Gas prices have increased 40 percent since the start of this year, and drivers are expected to feel more frustration through August, according to the American Automobile Association (AAA).
The national gas price average has increased from $2.25 on Jan. 1 to $3.13 on Tuesday. Another 10–20 cents rise is expected through the end of August, which will bring the national average over $3.25.
Last week, gas prices already hit a seven-year high at $3.09 before the Independence Day weekend.
“Robust gasoline demand and more expensive crude oil prices are pushing gas prices higher,” Jeanette McGee, a AAA spokesperson, said in a statement.
“We had hoped that global crude production increases would bring some relief at the pump this month, but weekend OPEC negotiations fell through with no agreement reached. As a result, crude prices are set to surge to a seven-year high,” McGee added.
Talks among members of OPEC and other oil-producing countries, known as OPEC Plus, reached an impasse on Monday over production level disputes.
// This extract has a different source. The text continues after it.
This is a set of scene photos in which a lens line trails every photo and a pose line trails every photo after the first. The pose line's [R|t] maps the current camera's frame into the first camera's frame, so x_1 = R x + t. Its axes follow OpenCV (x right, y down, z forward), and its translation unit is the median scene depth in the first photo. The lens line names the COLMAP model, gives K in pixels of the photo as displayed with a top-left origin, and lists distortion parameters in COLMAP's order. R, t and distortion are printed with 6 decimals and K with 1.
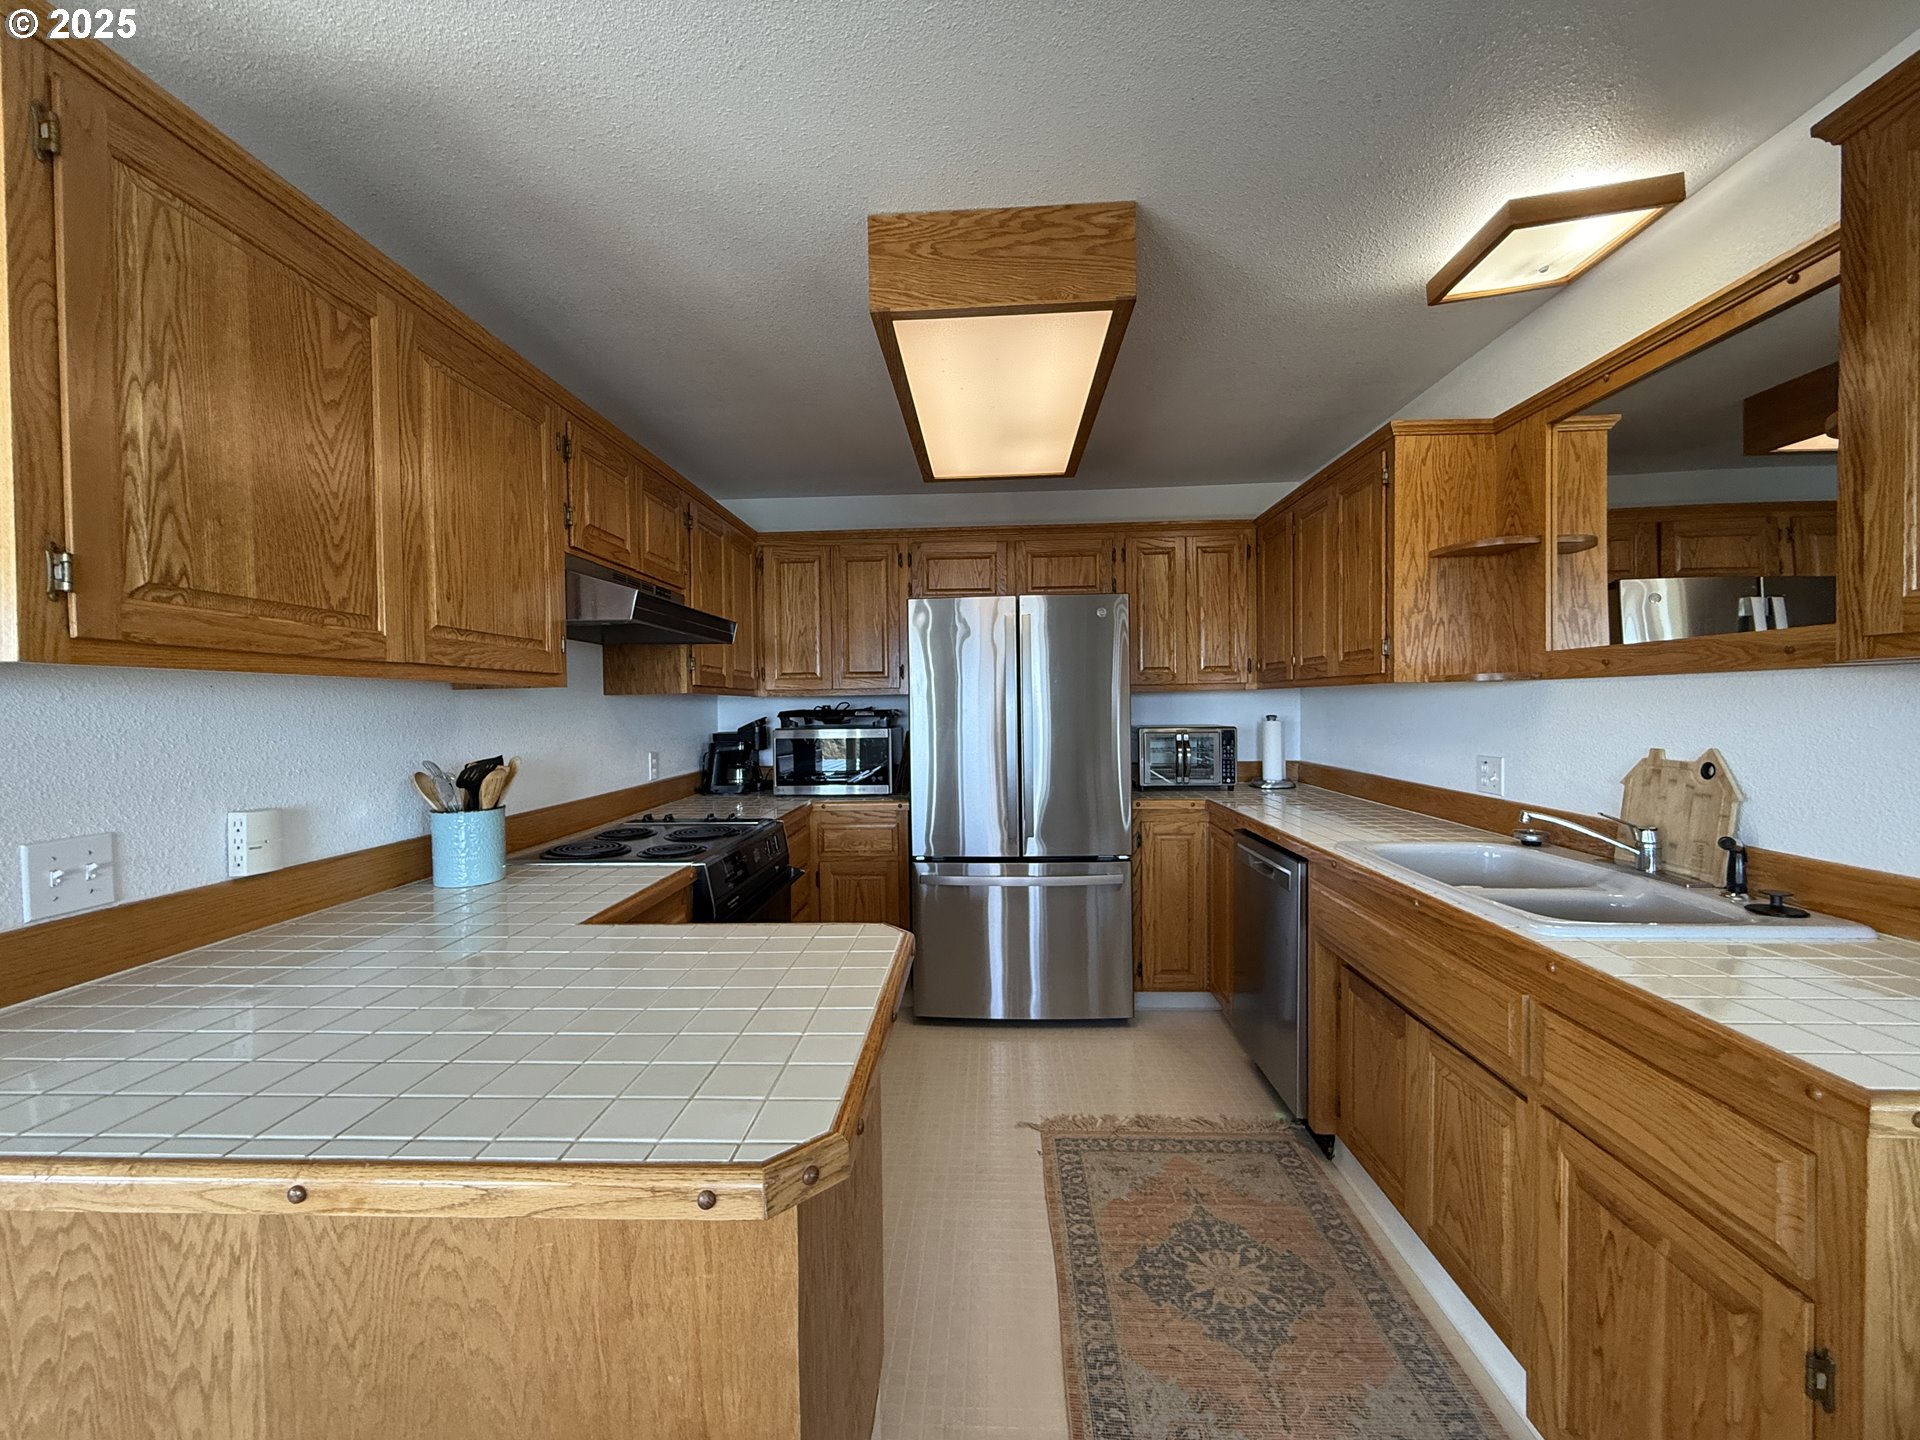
lens RADIAL K [[770.3, 0, 954.7], [0, 770.3, 718.7], [0, 0, 1]] dist [-0.000164, -0.000448]
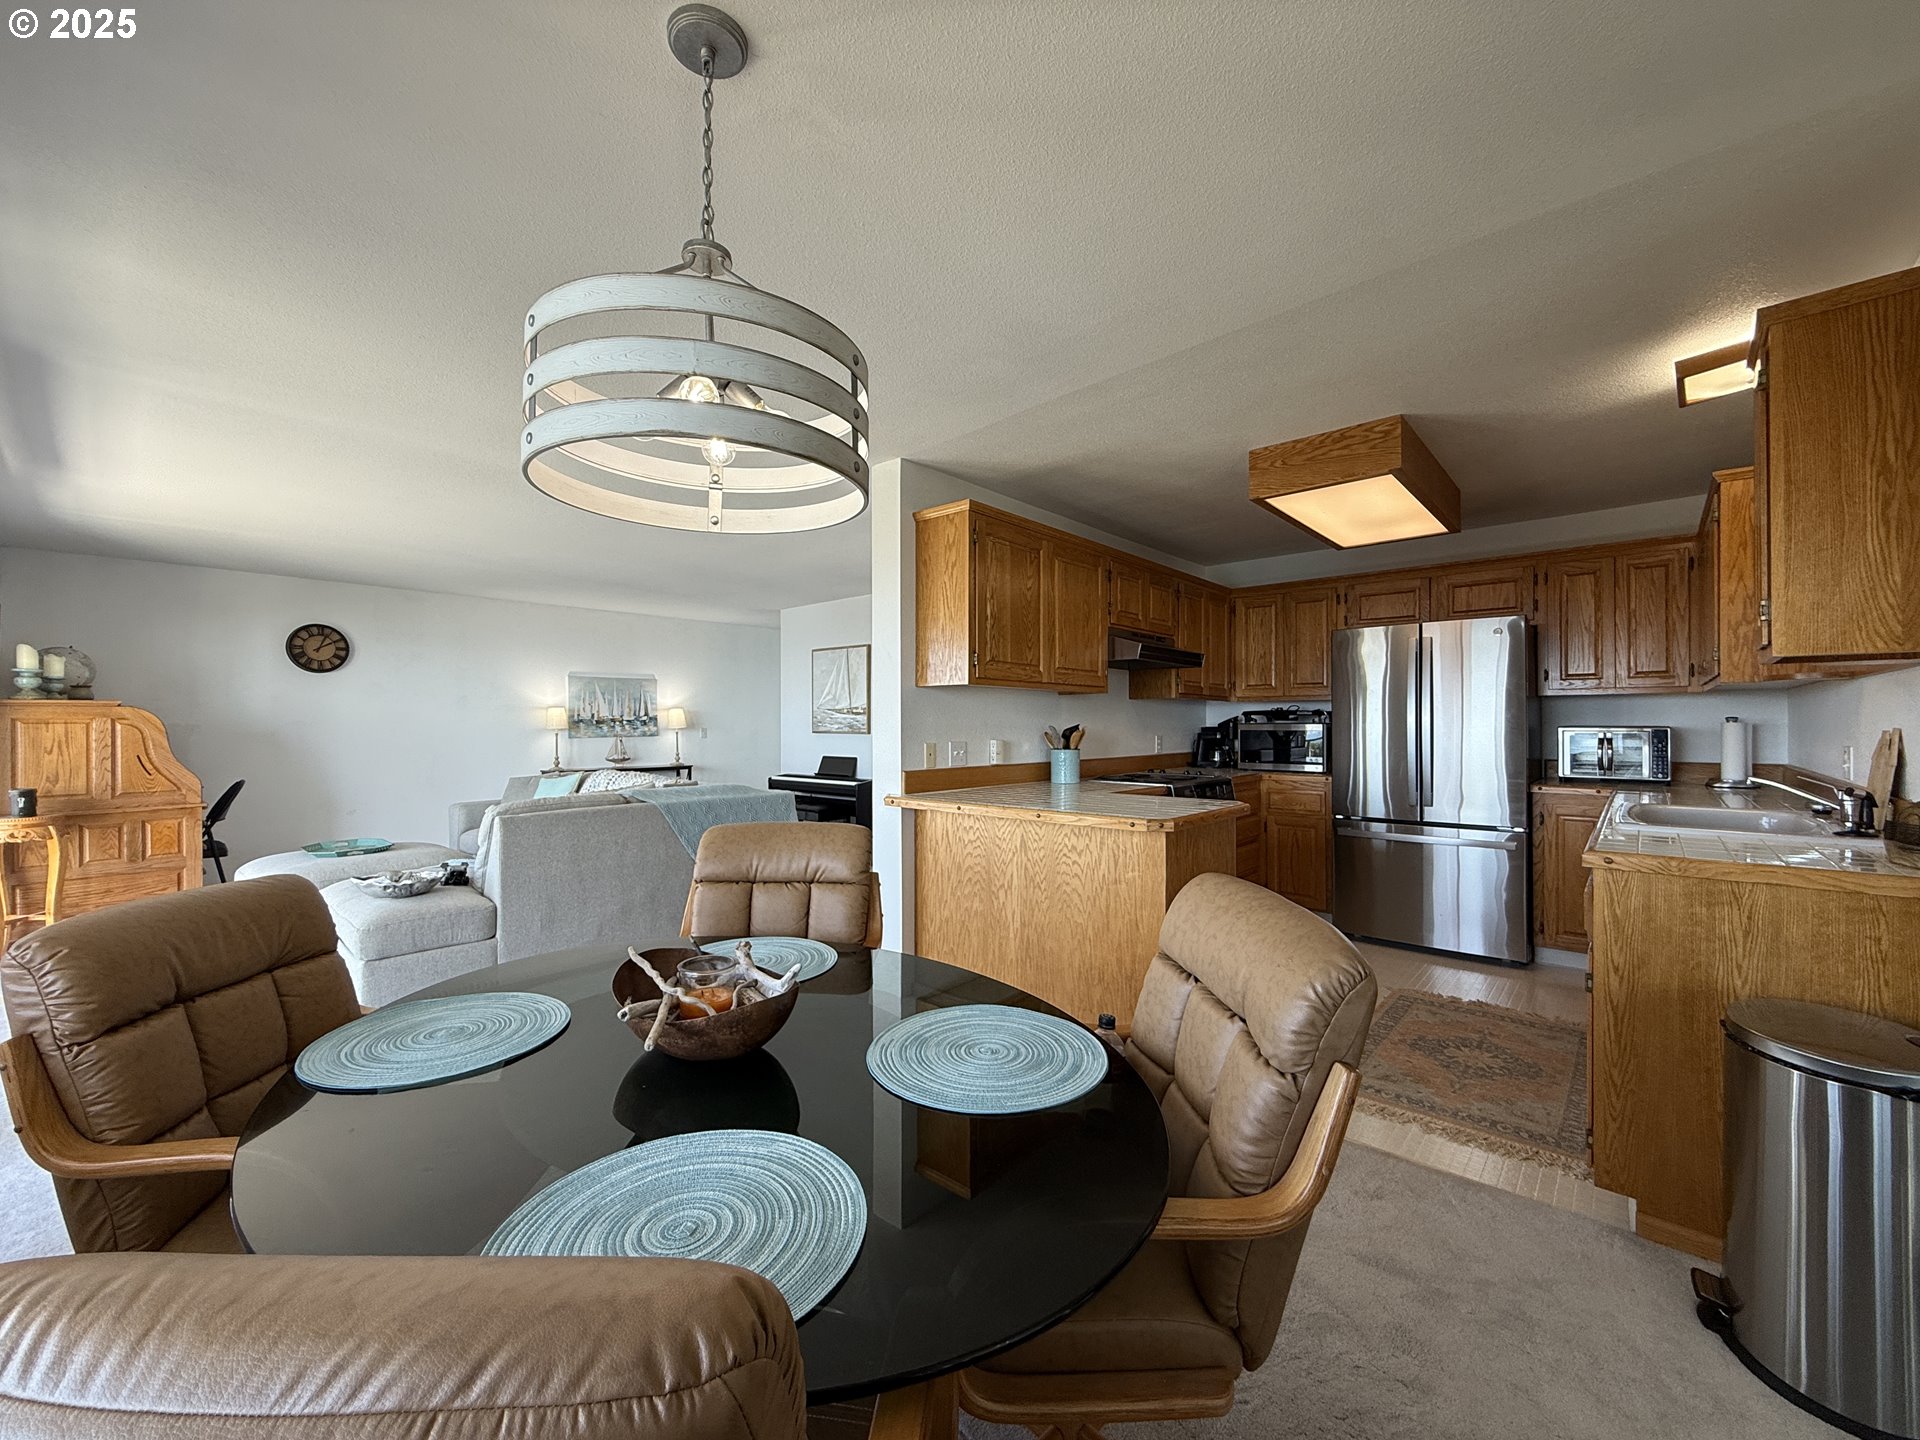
lens RADIAL K [[770.3, 0, 954.9], [0, 770.3, 722.6], [0, 0, 1]] dist [-0.000164, -0.000448]
pose [[0.779352, 0.011632, -0.626479, 0.432418], [-0.021012, 0.999751, -0.007577, 0.057069], [0.626234, 0.019068, 0.779402, -0.791739]]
The United Arab Emirates wants a higher baseline production level of its own.
“The date of the next meeting will be decided in due course, and we will inform you accordingly,” OPEC Secretary-General Mohammad Sanusi Barkindo said in a letter to delegations of the meeting.
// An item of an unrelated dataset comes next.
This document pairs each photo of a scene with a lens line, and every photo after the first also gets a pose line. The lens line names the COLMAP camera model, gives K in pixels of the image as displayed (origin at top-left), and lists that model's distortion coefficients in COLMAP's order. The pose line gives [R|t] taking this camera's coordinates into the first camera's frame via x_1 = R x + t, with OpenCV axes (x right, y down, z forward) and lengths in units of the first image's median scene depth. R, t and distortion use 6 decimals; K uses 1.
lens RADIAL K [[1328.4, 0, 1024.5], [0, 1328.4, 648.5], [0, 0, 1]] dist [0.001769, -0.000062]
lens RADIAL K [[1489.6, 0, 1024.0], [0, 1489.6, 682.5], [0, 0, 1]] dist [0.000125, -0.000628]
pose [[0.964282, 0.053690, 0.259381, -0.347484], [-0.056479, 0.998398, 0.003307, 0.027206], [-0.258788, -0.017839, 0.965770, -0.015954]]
The infighting between leading OPEC member Saudi Arabia and the United Arab Emirates over production levels could push gas prices to “$3.50 or $4 a gallon,” PRICE Futures Group senior analyst Phil Flynn told FOX Business.
Flynn also pointed out that the prices might go the other way if the OPEC Plus cartel breaks apart and pursues a price war, bringing prices back down.
White House Press Secretary Jen Psaki said on Tuesday that “our team is constantly monitoring gas prices and directly communicating with OPEC parties to get to a deal and allow proposed production increases to move forward.”
However, while encouraging OPEC countries to increase production to bring the gas prices down, the Biden administration has taken measures to limit oil production domestically.
President Joe Biden signed an executive order on his first day in office to suspend new oil and gas leases on federal land and water, saying the federal government “must advance environmental justice” and, among other efforts, “bolster resilience to the impacts of climate change.”
In June, a federal judge in Louisiana blocked Biden’s suspension of new oil and gas leases on federal land and water.
On June 1, the administration suspended oil and gas drilling leases in Alaska’s Arctic National Wildlife Refuge.
Republicans have criticized the administration’s policies, saying the suspension of the Keystone XL Pipeline and other measures will contribute to future fuel shortages and spiking gas prices.
“I think there sometimes is a misunderstanding of what causes gas prices to increase, and so to convey to the American people that we’re working on it and certainly the supply availability of oil has a huge impact,” Psaki said, defending the administration’s position in Tuesday’s briefing.
Tom Ozimek and the Associated Press contributed to this report.